Ne tatlı, ne unutulmaz bir saat geçirdim geçen çarşamba öğleyin Galatasaray Üniversitesi Kantininde.
Kantin dediysem.. Dünyalar güzeli Boğaz'ın kenarında bir öğrenci kafesi.. Yeniden öğrenci olasım geldi, inanın..
Galatasaray Üniversitesi benden bir destek istedi.. Bir gurup öğrenciyle buluşmamız gerek..
"Sabah'a geliriz.. Ortaköy'e Ertekin'e de geliriz, zaten komşuyuz" dediler..
"Hayır, ben size geleyim" dedim.. "Sizin kantinde buluşalım.."
Gittik. Kantin dolu, ama konuksever öğrenciler var. Boşalttılar. İki masa yan yana geldi.. Çaylar, bisküviler.. Etrafa bakıyorum.. Yarım asır önceye, Mülkiye Kantin günlerine gidiyorum.. Hayatımın en güzel günlerine..
Anlatıyorlar..
Hani Elbruz vardı. Elbruz Bilge.. Galatasaray Üniversitesi Üçüncü Sınıf öğrencisi.. 22 yaşında hayatını kaybetmişti.. Aşırı hızdan kaldırıma çıkan bir minibüsün altında kalarak..

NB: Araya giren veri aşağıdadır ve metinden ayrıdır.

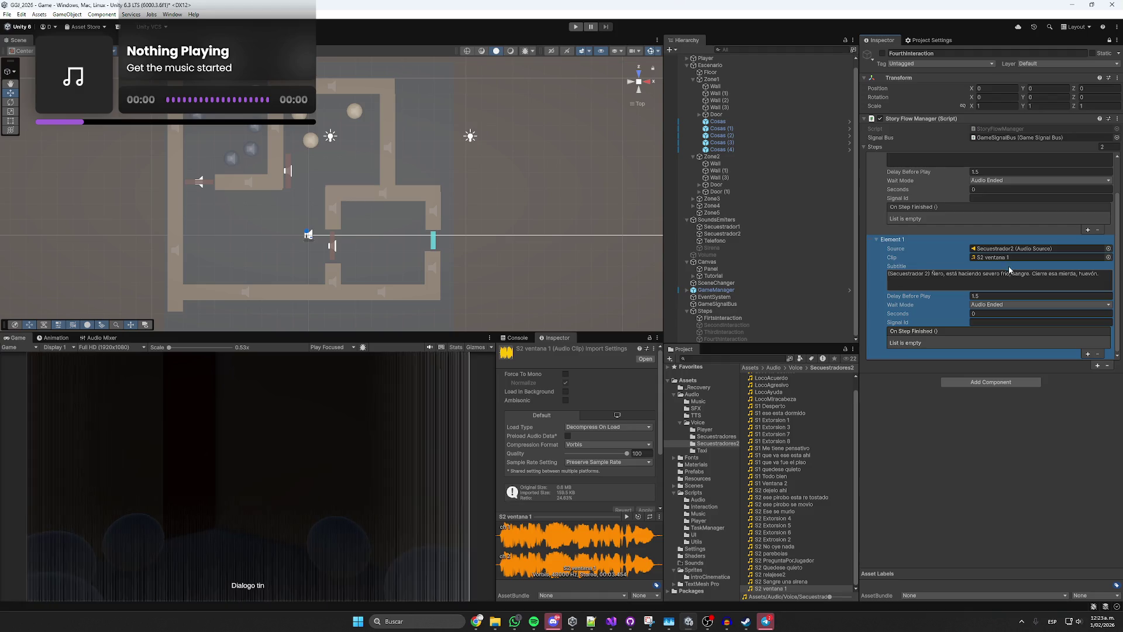
# Set Element 1's source to Secuestrador1 and its clip to S1 Ventana 2, previewing it.
pyautogui.click(996, 249)
pyautogui.moveTo(995, 252); pyautogui.dragTo(1000, 255)
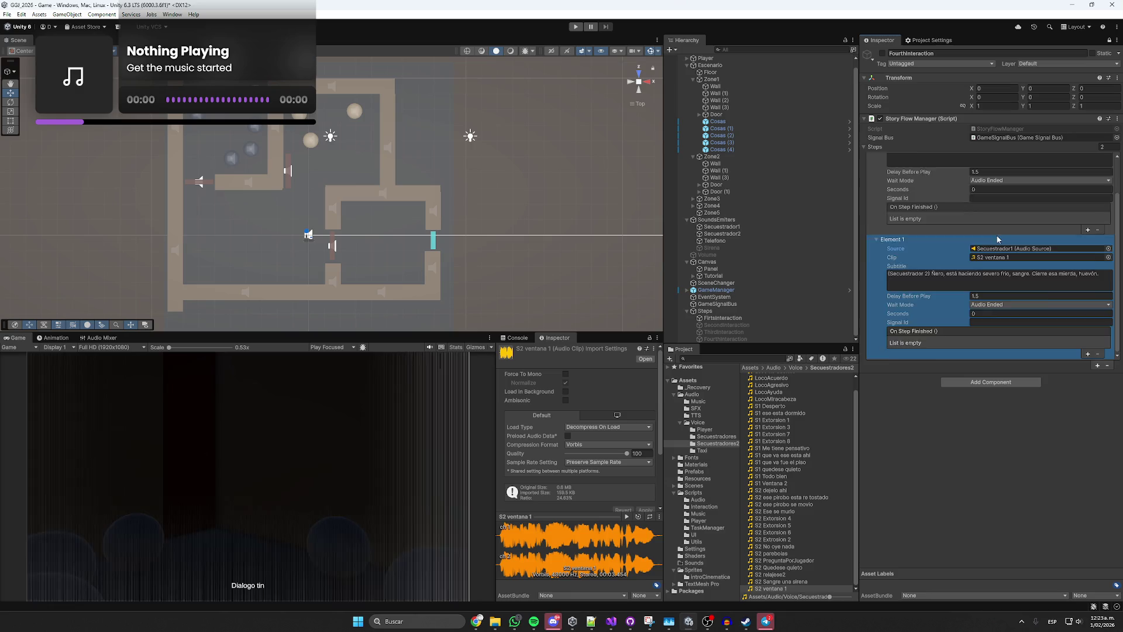
pyautogui.scroll(3, 1007, 261)
pyautogui.click(992, 177)
pyautogui.click(1005, 247)
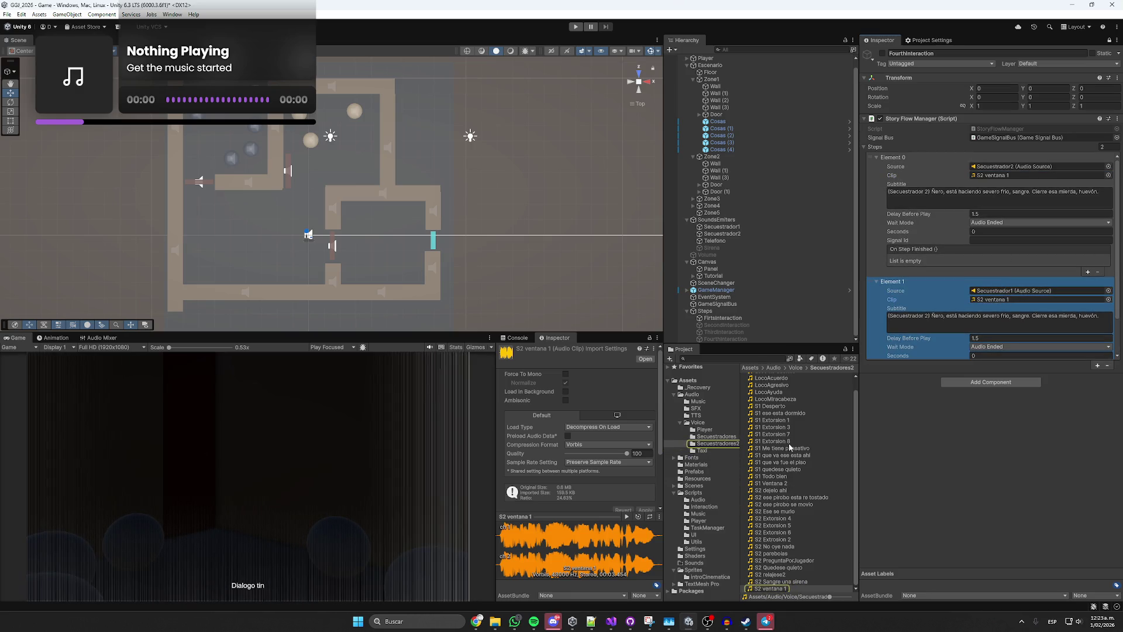
pyautogui.moveTo(772, 484)
pyautogui.mouseDown()
pyautogui.moveTo(954, 394)
pyautogui.moveTo(1001, 303)
pyautogui.mouseUp()
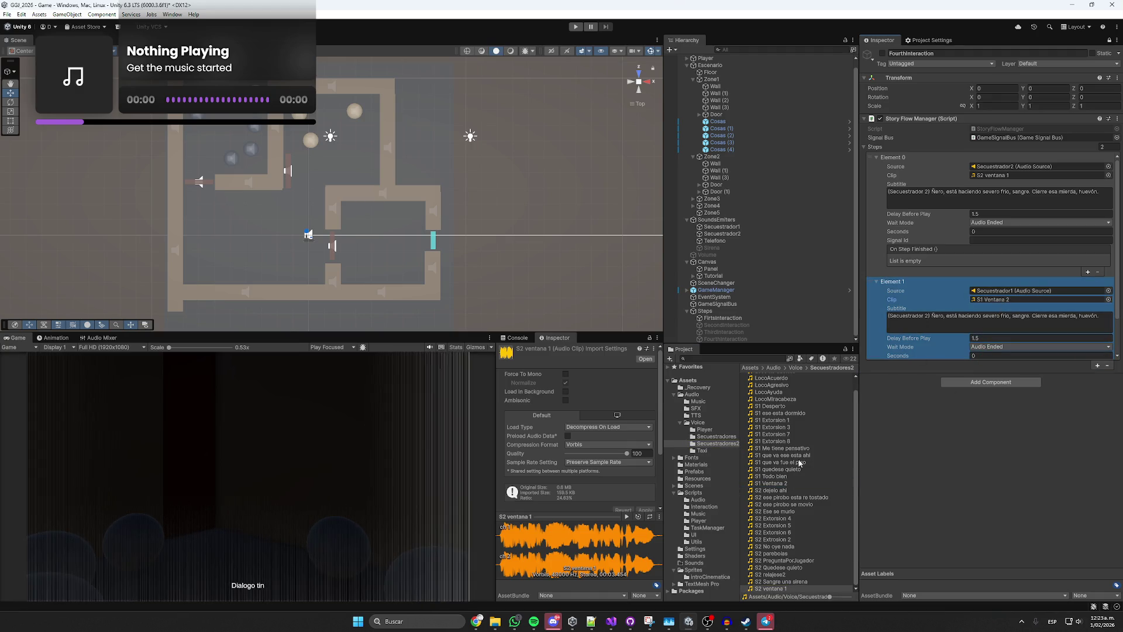
pyautogui.click(988, 300)
pyautogui.click(772, 483)
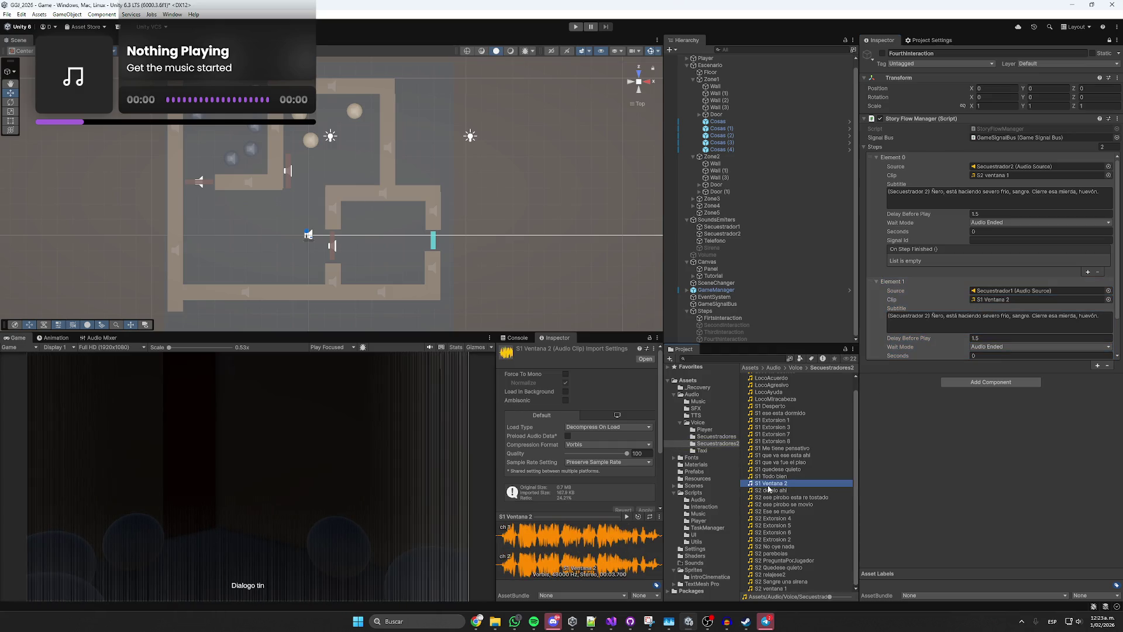
pyautogui.click(628, 514)
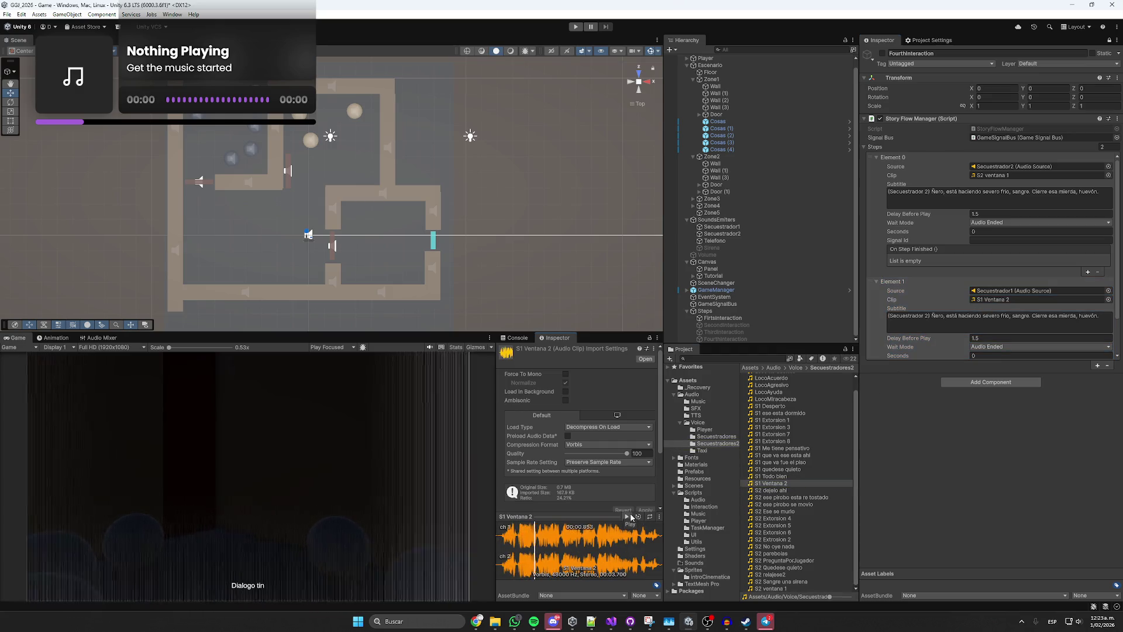
# Transcribe the clip into Element 1's subtitle, starting '(Secuestrador 1) ¡Que va, pirobo!'.
pyautogui.click(931, 322)
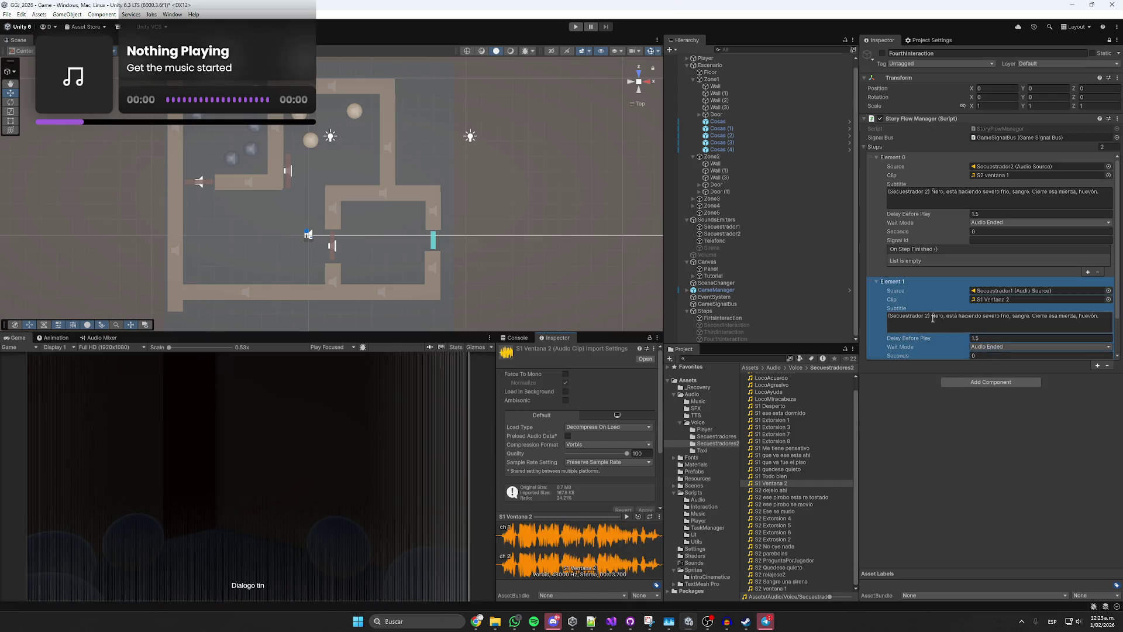
pyautogui.moveTo(932, 318); pyautogui.dragTo(1100, 319)
pyautogui.press('ctrl+c')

Üniversite voleybol takımında oynuyordu. Tiyatro ve sinema ile aktif ilgiliydi. Türkiye Şampiyonu okul münazara takımının da kaptanıydı..
Arkadaşları onun adını yaşatmak istiyorlardı..
Uluslararası Hukuk ve Diplomasi Kulübü öğrencileri kollarını sıvadılar, Galatasaray'ın ev sahipliğinde İstanbul Münazara Turnuvasını organize kararı aldılar.
25 üniversite daveti kabul etti.
Maçlar 17 Nisan Cumartesi öğleden sonra başlayacak.
19 Nisan Pazartesi akşamı yapılacak finalle sona erecek.
Münazara dediysek.. Bizim zamanımızdan beri çok şey değişmiş.. Biz konumuzu haftalar önce öğrenir, kütüphanelere dalar, hazırlanırdık.
Şimdi kazın ayağı zorda.. Maçtan 15 dakika önce kura ile çekiyorsun, savunacağın konuyu.. Hazırlanma süren 15 dakika yani..
Müthiş bir turnuva olacak, anlayacağınız..
Elbruz adına layık!..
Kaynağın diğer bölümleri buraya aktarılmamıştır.